REQUEST A
Answer these questions about the BiPA summary:
(i) Which conference is the paper listed under?
(ii) What module does BiPA add to restore local details?
(iii) Which two recent works tried to transfer SAM's visual priors to underwater environments?
REQUEST B
Supply the next part of the BiPA summary, picking up after its final sentence.
+++ ARTICLE +++
Skip to content

BiPA: Bilevel Prompt Adaptation for Underwater Instance Segmentation

Conference: CVPR 2026
Paper: CVF Open Access
Code: https://github.com/ZeAstra/BiPA
Area: Underwater Instance Segmentation / Segmentation
Keywords: Underwater Instance Segmentation, SAM Adaptation, Bilevel Optimization, Prompt Learning, Bayesian Optimization

TL;DR

BiPA reformulates SAM's dense prompt learning as a bilevel optimization problem with "prompts at the upper level and model parameters at the lower level." It employs Bayesian optimization and a two-stage training strategy to make the problem solvable, combined with a Foreground Attention Injection (FAI) module to restore local details. This efficiently transfers the general SAM to severely degraded underwater scenes, achieving mAP scores that comprehensively surpass previous SOTAs on UIIS and USIS10K datasets.

Background & Motivation

Background: Underwater instance segmentation aims to segment each target instance and predict precise masks within turbid, scattering, and wavelength-dependent absorbing non-air media, supporting tasks like ecological monitoring and resource exploration. SAM exhibits strong general segmentation and zero-shot capabilities due to its billion-mask pre-training, leading recent works (UWSAM, USIS-SAM) to attempt transferring SAM's visual priors to underwater environments.
+++ ENTRIES +++
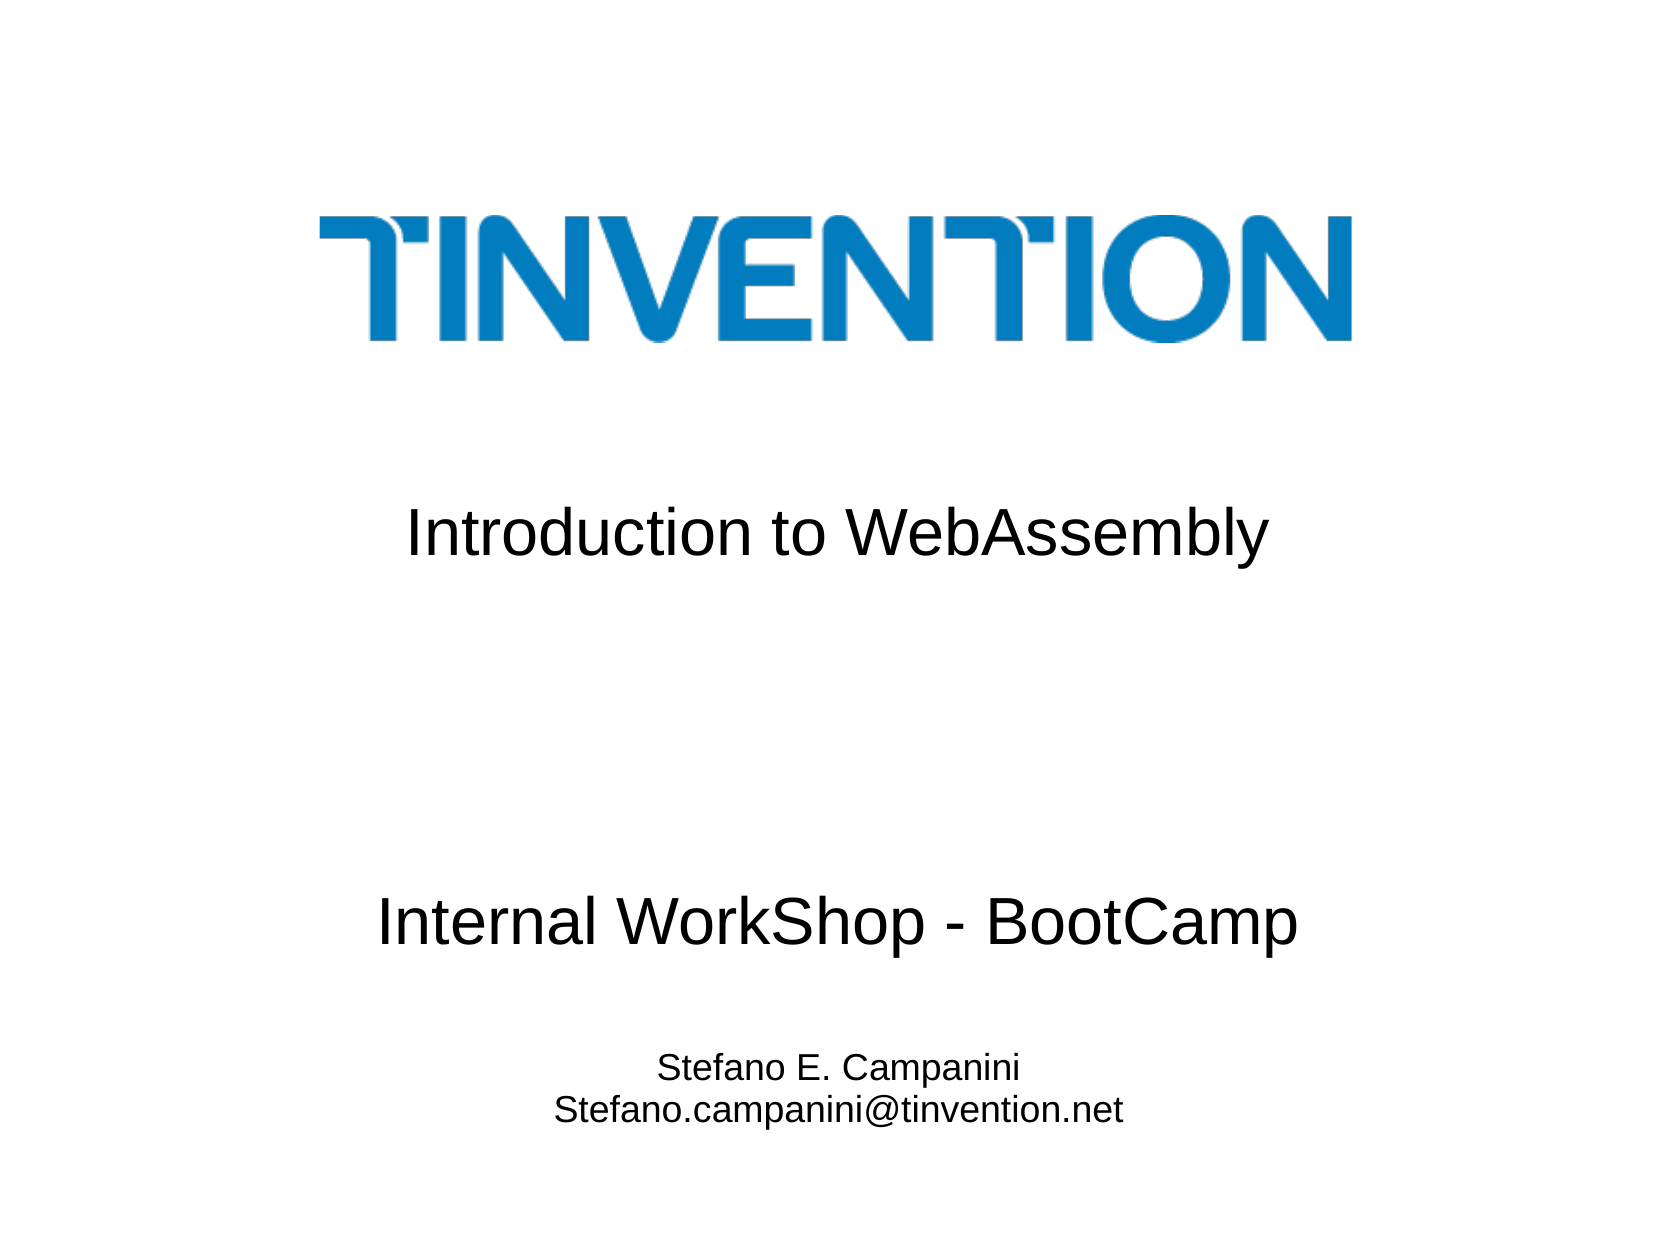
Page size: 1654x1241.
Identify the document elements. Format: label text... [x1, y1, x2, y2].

title Introduction to WebAssembly [94, 425, 1583, 633]
text_box Stefano E. Campanini Stefano.campanini@tinvention.net [501, 1039, 1176, 1181]
subtitle Internal WorkShop - BootCamp [94, 850, 1583, 986]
+++
TASK RESULT A
(i) CVPR 2026
(ii) The Foreground Attention Injection (FAI) module
(iii) UWSAM and USIS-SAM

TASK RESULT B
Limitations of Prior Work: There is a significant domain gap between underwater and air domains—scattering and color casts shift the overall data distribution, eroding the "prompt→mask" generalization learned by SAM in air. Direct application results in a sharp performance drop. Existing SAM adaptation methods (e.g., USIS-SAM) typically freeze dense prompts and only tune other parts, lacking an explicit mechanism to bridge the domain gap and fully exploit SAM's knowledge.

Key Challenge: Dense prompts and model parameters are mutually coupled—stronger dense prompts reshape the loss landscape and descent trajectory, while model weights in turn constrain the feasible space of the prompt. However, vanilla end-to-end joint training updates these two variables simultaneously, erasing the underlying leader-follower relationship, which leads to poor prompt learning and convergence to local optima (the blue path in Fig.4).

Goal: When adapting SAM to underwater environments, explicitly model the mutual dependence between prompts and parameters to learn a truly domain-specific dense prompt for underwater scenarios, ensuring correct and efficient cross-domain adaptation.

Key Insight: The authors borrow the perspective of hyperparameter learning—since dense prompts essentially act as "hyperparameters" that modulate model behavior, they should be optimized using a hierarchical structure where the upper level selects prompts and the lower level learns weights, rather than treating them as ordinary learnable parameters for simultaneous gradient descent.

Core Idea: Formulate dense prompt learning as a bilevel optimization problem (upper level uses the validation set to select prompts; lower level uses the training set to learn weights). A two-stage strategy—"Bayesian optimization for prompt searching + frozen prompt model fine-tuning"—is adopted to solve this originally expensive bilevel problem.

Method

Overall Architecture

BiPA consists of two main components: an underwater SAM backbone with dual prompts and a Foreground Attention Injection (FAI) module; these are wrapped in a bilevel optimization + two-stage training workflow that treats the dense prompt as a hyperparameter.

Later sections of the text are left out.